Il y a normalement 2 654 lits sur le CHU. Mais cet été, faute de personnel, seuls 2 189 sont ouverts. 465 lits sont donc fermés, soit 17,5 %, faute de personnels. Bordeaux est pourtant une zone touristique, qui attire une population nombreuse en été, et qui doit faire face en prime à plusieurs catastrophes : une canicule éreintante depuis dix jours et des incendies ravageurs.

À Agen, Laurent Maillard confirme le manque dramatique de lits qui touche toute la région Nouvelle-Aquitaine. « On se livre à une véritable chasse aux lits. Quand on en manque, on revoit le bilan de certains patients, pour vérifier s’ils peuvent rentrer plus vite. On essaie de s’assurer au maximum de la qualité de la prise en charge, Mais c’est un travail d’équilibriste permanent. »

À Saint-Nazaire (Loire-Atlantique), qui a connu un pic inédit de 41 °C lundi 18 juillet, les urgences étaient aussi sur le fil. Elles ont fait parler d’elles dans la presse locale, le 15 juillet : les personnes en salle d’attente ont été installées dehors. Car les patients en attente d’une hospitalisation, installés sur des brancards, étaient si nombreux qu’ils ont débordé sur la salle d’attente. « Installer la salle d’attente dehors était la moins mauvaise des solutions » ne peut que reconnaître, dépité, Fabien Paris, infirmier aux urgences de Saint-Nazaire et membre du Collectif inter-urgences.

L’hôpital de Saint-Nazaire ne fait d’ailleurs pas mystère de la situation : comme d’autres hôpitaux, il a lancé une campagne de communication pour inciter les patients à appeler le 15 avant de se déplacer, sans faire mystère des conditions d’accueil aux urgences.

L’infirmier Fabien Paris s’interroge : « Comment améliorer les choses ? Je n’en sais rien. À l’hôpital de Saint-Nazaire, il y a peu de lits fermés. Mais sur le territoire, à Pornic ou à Guérande, il y a l’équivalent de 180 lits fermés, alors que nous sommes sur une zone touristique, où la population explose en été. Vendredi, nos urgences se sont transformées en service d’hospitalisation, faute de solutions pour ces patients ».

À Nantes, les professionnel·les de santé ont fait circuler sur les réseaux sociaux une photo d’écran de l’état de la ZAD, la « zone attente départ » – c’est l’humour local.
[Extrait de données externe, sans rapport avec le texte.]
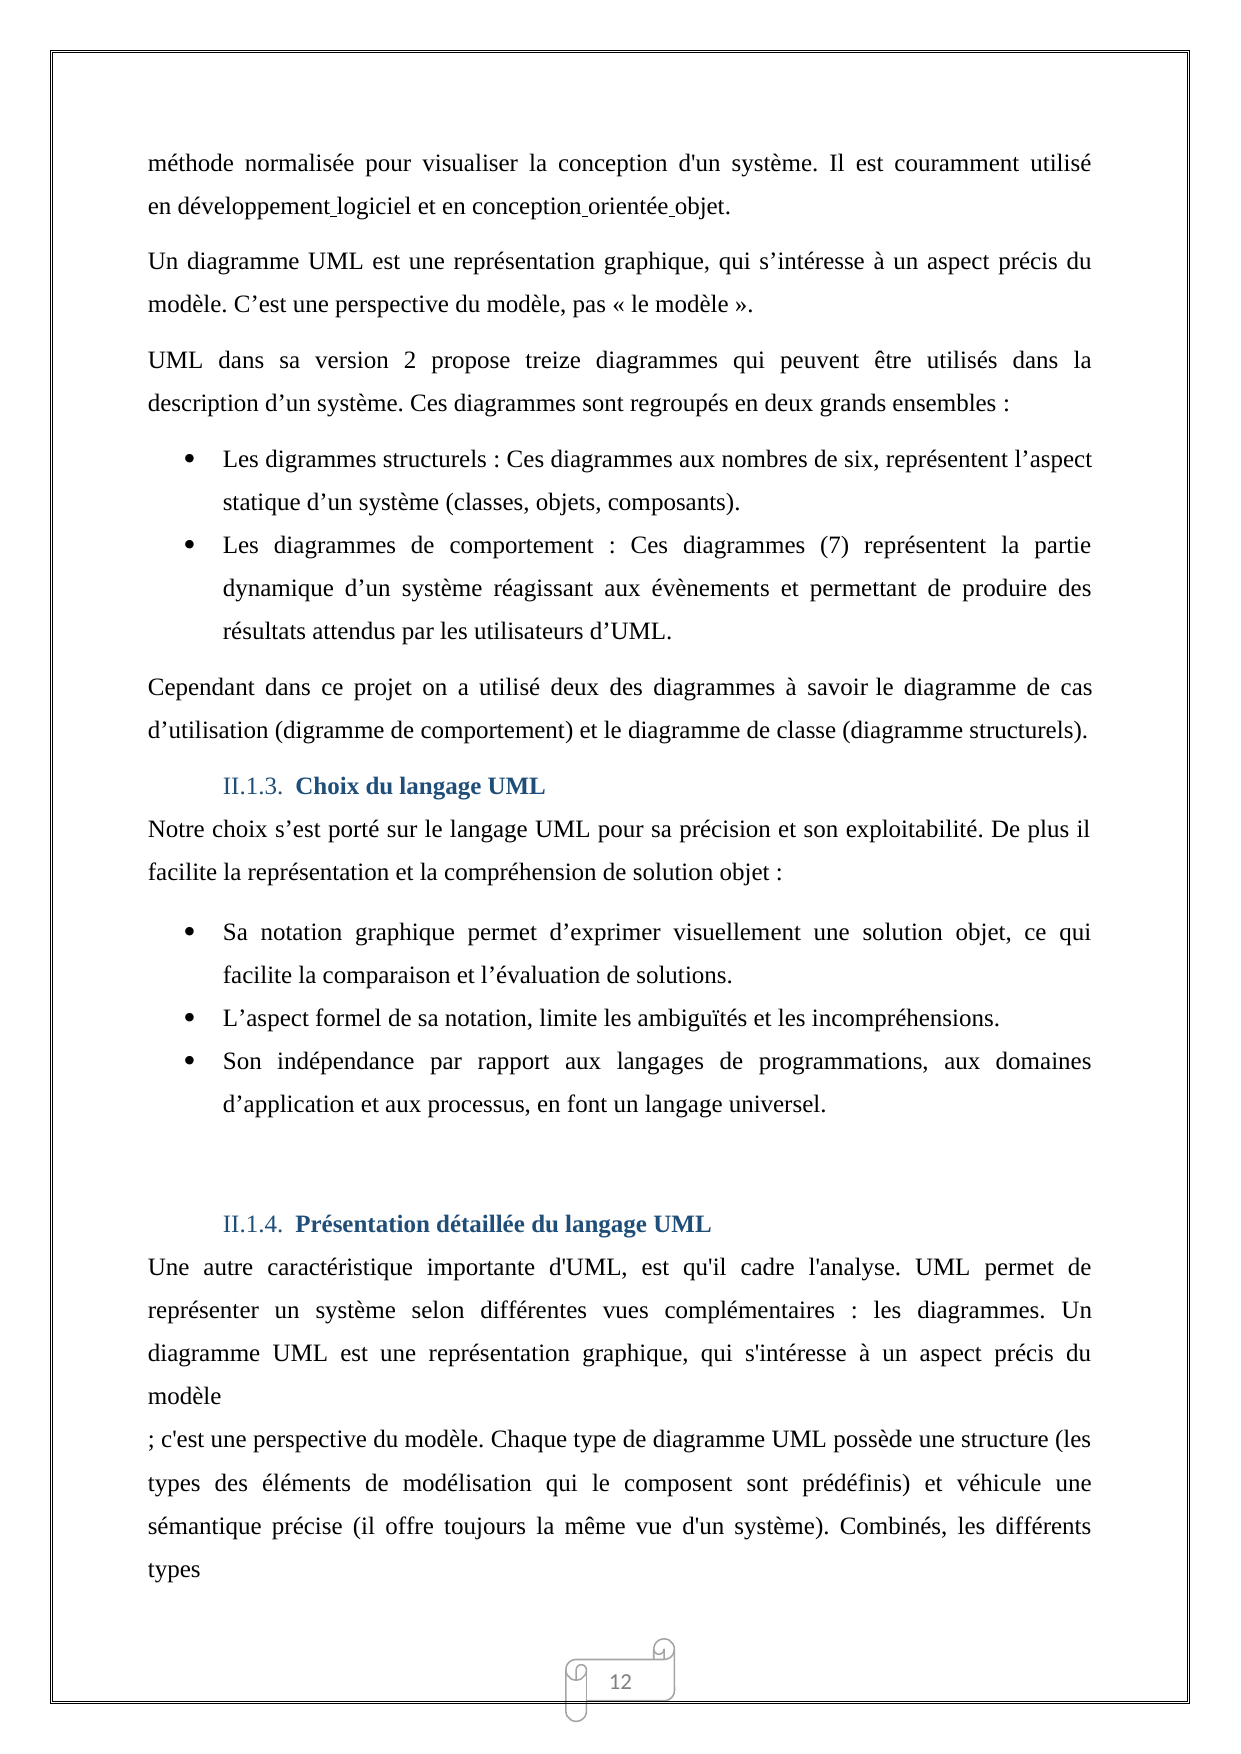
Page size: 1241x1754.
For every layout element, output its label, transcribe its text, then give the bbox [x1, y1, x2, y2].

list Sa notation graphique permet d’exprimer visuellement une solution objet, ce qui facilite la comparaison et l’évaluation de solutions. [185, 917, 1093, 989]
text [148, 1252, 1093, 1583]
text Un diagramme UML est une représentation graphique, qui s’intéresse à un aspect précis du modèle. C’est une perspective du modèle, pas « le modèle ». [148, 246, 1093, 318]
list L’aspect formel de sa notation, limite les ambiguïtés et les incompréhensions. [185, 1003, 1093, 1032]
list Les diagrammes de comportement : Ces diagrammes (7) représentent la partie dynamique d’un système réagissant aux évènements et permettant de produire des résultats attendus par les utilisateurs d’UML. [185, 530, 1093, 645]
text Notre choix s’est porté sur le langage UML pour sa précision et son exploitabilité. De plus il facilite la représentation et la compréhension de solution objet : [148, 814, 1093, 886]
subtitle Présentation détaillée du langage UML [223, 1209, 1093, 1238]
text Cependant dans ce projet on a utilisé deux des diagrammes à savoir le diagramme de cas d’utilisation (digramme de comportement) et le diagramme de classe (diagramme structurels). [148, 672, 1093, 744]
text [148, 148, 1093, 219]
text UML dans sa version 2 propose treize diagrammes qui peuvent être utilisés dans la description d’un système. Ces diagrammes sont regroupés en deux grands ensembles : [148, 345, 1093, 417]
list Son indépendance par rapport aux langages de programmations, aux domaines d’application et aux processus, en font un langage universel. [185, 1046, 1093, 1118]
subtitle Choix du langage UML [223, 771, 1093, 799]
list Les digrammes structurels : Ces diagrammes aux nombres de six, représentent l’aspect statique d’un système (classes, objets, composants). [185, 444, 1093, 516]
C’est une nouvelle zone pour les malades en attente d’un lit, pour éviter de les faire attendre sur des brancards – c’est un moindre mal, et un nouveau tonneau des Danaïdes. Car aux urgences de Nantes, il y a déjà une unité d’ hospitalisation de courte durée, où les malades restent en réalité des jours, faute de lits. Pour ceux qui ne devraient attendre que quelques heures a été créée cette ZAD. Le 16 juillet, elle était pleine de personnes âgées, atteintes du Covid, en attente depuis un à trois jours.

« Avec la chaleur, les personnes âgées sont encore plus fragilisées, raconte Florian Vivrel, médecin urgentiste au CHU de Nantes. Elles souffrent d’hyperthermie, de déshydratation, ou sont simplement affaiblies, elles chutent à domicile. Les voisins s’inquiètent parce que les volets restent fermés. On les retrouve au sol, après plusieurs heures. Mais il n’y a pas de lits en gériatrie. Lors de ma dernière garde en traumatologie, j’ai eu un homme de 93 ans, qui avait passé 10 heures par terre chez lui. Il devait être hospitalisé parce qu’il était incapable de se relever. Il a passé 14 heures dans le couloir des urgences, dans le bruit, l’agitation, la lumière. » Le jeune urgentiste, engagé au sein du Collectif inter-hôpitaux, ne cesse de dénoncer ces situations indignes. En conflit avec la direction de l’hôpital, il est désormais à mi-temps, pour se protéger, et sur le départ.